Most environments run Ansible with other tools. Terraform provisions infrastructure, Ansible configures it, and Kubernetes manages containers.

Spacelift connects these by making one stack depend on another. For instance, it could pass Terraform data into Ansible, this way, allowing you to build workflows that use multiple tools.

This stops drift from tools stepping on each other. Spacelift keeps them coordinated with proper handoffs and shared information.

Visibility and compliance

Spacelift shows you everything happening in Ansible. Things like what playbooks ran, what changed, who did it, and so on. With this, you’ll spot drift patterns as they develop.

This increased visibility, in turn, makes compliance easier. Need to show auditors something? Pull up how your infrastructure matches policies. Show them your change tracking. Prove you catch drift and fix it.

Hook it up to your version control, CI/CD, and monitoring. Drift detection just becomes part of managing infrastructure.

Learn more about using Spacelift with Ansible. If you want to take your infrastructure to the next level, create a Spacelift account today or book a demo with one of our engineers.

Key points

Configuration drift occurs when your servers don’t match the configurations defined in your Ansible playbooks. This breaks automation reliability and makes infrastructure harder to manage.

Drift happens for several reasons, including manual changes during incidents, multiple automation tools with overlapping responsibilities, automatic package updates, cloud provider changes, and poor coordination between teams.

To catch drift, run Ansible in check mode, compare facts against your baseline, schedule verification playbooks, monitor file integrity, or use a centralized platform like Ansible Tower or Spacelift.

When you find drift, determine whether the changes are worth keeping. If they are, update your playbooks. If not, run your playbooks to undo them. You can also automate the fixes in some cases.
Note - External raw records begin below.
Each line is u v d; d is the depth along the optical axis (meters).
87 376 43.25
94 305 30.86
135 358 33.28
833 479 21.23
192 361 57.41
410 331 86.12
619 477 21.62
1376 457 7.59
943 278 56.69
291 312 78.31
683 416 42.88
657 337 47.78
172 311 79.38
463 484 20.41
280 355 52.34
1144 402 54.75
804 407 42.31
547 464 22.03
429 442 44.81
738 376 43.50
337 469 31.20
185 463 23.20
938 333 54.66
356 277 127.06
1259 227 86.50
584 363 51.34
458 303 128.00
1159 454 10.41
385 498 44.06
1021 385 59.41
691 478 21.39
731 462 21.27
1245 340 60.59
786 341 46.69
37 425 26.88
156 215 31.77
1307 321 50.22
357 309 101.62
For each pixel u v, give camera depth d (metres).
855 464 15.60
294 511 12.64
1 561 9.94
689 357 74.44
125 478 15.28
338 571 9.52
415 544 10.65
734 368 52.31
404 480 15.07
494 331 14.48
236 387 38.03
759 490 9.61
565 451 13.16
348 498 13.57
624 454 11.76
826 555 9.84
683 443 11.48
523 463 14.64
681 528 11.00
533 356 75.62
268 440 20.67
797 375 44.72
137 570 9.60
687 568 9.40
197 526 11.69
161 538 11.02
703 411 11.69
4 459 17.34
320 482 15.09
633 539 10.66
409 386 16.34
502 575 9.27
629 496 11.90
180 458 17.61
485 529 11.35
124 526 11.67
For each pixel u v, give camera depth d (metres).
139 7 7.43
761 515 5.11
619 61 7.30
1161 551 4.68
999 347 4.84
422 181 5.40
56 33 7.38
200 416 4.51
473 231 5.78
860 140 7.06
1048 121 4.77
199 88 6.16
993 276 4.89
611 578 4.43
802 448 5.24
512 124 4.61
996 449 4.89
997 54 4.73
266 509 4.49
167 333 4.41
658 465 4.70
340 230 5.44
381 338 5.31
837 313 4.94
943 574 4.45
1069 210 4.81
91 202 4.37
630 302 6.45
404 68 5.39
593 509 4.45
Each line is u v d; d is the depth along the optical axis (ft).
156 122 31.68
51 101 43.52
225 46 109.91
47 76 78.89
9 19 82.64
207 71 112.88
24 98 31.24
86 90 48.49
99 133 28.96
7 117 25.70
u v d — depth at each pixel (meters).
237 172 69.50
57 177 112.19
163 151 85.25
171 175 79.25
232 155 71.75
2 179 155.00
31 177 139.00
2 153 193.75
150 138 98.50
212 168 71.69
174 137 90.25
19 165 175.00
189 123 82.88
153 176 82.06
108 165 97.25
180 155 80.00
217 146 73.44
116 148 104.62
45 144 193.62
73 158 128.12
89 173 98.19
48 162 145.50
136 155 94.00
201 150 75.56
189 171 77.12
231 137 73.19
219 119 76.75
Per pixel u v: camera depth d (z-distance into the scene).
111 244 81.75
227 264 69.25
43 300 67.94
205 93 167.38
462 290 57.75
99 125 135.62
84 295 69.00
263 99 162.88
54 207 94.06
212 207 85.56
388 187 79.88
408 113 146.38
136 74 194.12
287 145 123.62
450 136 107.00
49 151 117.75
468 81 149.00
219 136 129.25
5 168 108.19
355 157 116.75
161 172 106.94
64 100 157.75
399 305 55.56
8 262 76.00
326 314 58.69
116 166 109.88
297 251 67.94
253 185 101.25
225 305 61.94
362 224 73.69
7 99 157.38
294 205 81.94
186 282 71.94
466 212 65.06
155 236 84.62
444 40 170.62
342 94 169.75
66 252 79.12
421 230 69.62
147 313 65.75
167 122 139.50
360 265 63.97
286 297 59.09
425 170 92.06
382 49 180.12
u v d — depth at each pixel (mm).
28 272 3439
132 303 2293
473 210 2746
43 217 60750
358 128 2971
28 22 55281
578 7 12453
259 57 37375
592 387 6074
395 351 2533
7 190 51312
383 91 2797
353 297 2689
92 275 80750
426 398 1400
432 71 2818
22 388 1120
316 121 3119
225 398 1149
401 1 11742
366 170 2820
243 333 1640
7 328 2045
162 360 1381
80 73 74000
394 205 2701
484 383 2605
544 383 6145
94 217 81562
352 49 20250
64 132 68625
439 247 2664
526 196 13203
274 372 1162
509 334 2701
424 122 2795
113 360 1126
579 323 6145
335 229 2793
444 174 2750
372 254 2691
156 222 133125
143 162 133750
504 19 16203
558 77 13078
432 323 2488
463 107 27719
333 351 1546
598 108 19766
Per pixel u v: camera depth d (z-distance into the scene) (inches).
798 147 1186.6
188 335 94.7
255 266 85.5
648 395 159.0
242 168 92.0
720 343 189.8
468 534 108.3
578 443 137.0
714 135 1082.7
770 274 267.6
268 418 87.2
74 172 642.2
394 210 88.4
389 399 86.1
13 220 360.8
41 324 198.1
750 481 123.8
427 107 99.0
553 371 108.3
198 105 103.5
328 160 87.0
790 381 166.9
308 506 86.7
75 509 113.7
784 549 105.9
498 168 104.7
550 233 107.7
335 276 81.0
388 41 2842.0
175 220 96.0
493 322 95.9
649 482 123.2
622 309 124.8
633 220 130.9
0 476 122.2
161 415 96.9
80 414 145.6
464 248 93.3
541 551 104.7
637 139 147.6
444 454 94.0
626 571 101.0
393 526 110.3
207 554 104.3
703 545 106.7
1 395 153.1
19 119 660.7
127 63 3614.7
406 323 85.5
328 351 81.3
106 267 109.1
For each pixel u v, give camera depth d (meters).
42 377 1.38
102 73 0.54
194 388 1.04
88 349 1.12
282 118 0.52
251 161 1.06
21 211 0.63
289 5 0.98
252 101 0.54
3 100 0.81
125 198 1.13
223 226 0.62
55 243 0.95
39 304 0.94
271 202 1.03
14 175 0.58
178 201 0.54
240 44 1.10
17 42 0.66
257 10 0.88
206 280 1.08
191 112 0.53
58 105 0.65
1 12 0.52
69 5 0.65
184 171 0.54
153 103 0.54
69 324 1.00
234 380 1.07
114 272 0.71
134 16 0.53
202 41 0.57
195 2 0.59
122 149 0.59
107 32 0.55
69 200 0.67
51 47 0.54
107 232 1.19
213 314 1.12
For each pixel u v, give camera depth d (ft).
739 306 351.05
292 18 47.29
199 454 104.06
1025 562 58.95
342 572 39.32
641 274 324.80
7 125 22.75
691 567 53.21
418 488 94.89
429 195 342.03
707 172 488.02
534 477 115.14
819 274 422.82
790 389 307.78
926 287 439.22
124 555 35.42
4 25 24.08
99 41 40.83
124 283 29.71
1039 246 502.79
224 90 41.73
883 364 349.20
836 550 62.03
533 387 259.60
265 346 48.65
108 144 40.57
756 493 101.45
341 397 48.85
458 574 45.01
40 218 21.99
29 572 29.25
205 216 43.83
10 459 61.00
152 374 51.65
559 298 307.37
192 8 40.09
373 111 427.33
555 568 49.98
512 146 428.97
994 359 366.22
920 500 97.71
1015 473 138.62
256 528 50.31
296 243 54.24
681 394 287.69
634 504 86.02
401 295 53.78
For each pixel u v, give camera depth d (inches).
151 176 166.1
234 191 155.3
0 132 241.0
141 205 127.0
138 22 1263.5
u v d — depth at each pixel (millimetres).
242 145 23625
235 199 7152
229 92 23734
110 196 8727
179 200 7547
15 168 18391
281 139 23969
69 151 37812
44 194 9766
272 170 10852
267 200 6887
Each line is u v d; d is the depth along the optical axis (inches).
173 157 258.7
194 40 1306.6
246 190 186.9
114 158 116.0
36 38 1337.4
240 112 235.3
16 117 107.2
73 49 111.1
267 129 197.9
Stop drift before it happens: make Ansible your only source of truth, keep all changes in version control, write idempotent playbooks, use dynamic inventory, test your changes, document what to do in emergencies, keep responsibilities separate, and watch for drift actively.

Spacelift automates drift detection and remediation for Ansible while providing visibility, compliance tracking, and orchestration across multiple infrastructure tools.

Manage Ansible better with Spacelift

Managing large-scale playbook execution is hard. Spacelift enables you to automate Ansible playbook execution with visibility and control over resources, and seamlessly link provisioning and configuration workflows.

Learn more

Frequently asked questions

How to set up a source of truth for Ansible managed infra?
Use a Git repo as the source of truth, store Ansible playbooks, roles, inventories, and vars there, then enforce changes via pull requests, code review, and CI runs that execute linting and check mode. For dynamic environments, generate inventory from a CMDB or cloud API and treat it as code too, then have your pipeline render it deterministically and apply changes only from the main branch.
How often should Ansible drift detection run?
Drift detection with Ansible should typically run at regular intervals aligned with your infrastructure’s change frequency, often every 15–60 minutes for dynamic environments. For more static systems, daily or even weekly checks may be sufficient to balance accuracy with resource usage.
Can Ansible prevent drift or only detect and fix it?
Ansible doesn’t prevent drift in real time, but can detect and correct it during playbook runs. Since it uses a declarative approach with idempotent tasks, reapplying the playbook enforces the desired state.